▸ **Given records**:
----------------

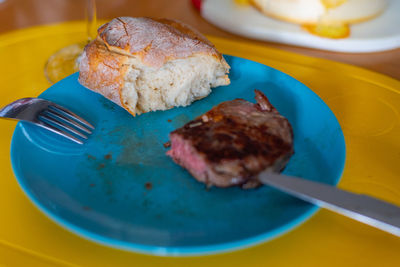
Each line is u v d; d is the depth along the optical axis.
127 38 0.40
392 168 0.37
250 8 0.61
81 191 0.33
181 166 0.36
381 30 0.55
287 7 0.56
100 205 0.32
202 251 0.29
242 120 0.36
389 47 0.54
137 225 0.31
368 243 0.32
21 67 0.48
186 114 0.41
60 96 0.42
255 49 0.52
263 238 0.30
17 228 0.32
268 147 0.34
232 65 0.46
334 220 0.33
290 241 0.32
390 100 0.44
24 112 0.38
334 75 0.48
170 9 0.62
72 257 0.31
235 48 0.52
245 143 0.34
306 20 0.57
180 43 0.41
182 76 0.42
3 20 0.58
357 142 0.39
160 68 0.41
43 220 0.33
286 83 0.43
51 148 0.36
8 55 0.49
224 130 0.35
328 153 0.36
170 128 0.40
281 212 0.32
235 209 0.32
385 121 0.41
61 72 0.47
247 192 0.34
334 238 0.32
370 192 0.35
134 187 0.34
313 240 0.32
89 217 0.31
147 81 0.41
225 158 0.33
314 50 0.54
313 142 0.38
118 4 0.63
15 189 0.35
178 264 0.31
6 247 0.31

----------------

▸ **What the task asks**: Write out, word for word, the lines from the one containing "328 153 0.36" through the end of the records, with no other lines.

▸ **Task result**:
328 153 0.36
170 128 0.40
281 212 0.32
235 209 0.32
385 121 0.41
61 72 0.47
247 192 0.34
334 238 0.32
370 192 0.35
134 187 0.34
313 240 0.32
89 217 0.31
147 81 0.41
225 158 0.33
314 50 0.54
313 142 0.38
118 4 0.63
15 189 0.35
178 264 0.31
6 247 0.31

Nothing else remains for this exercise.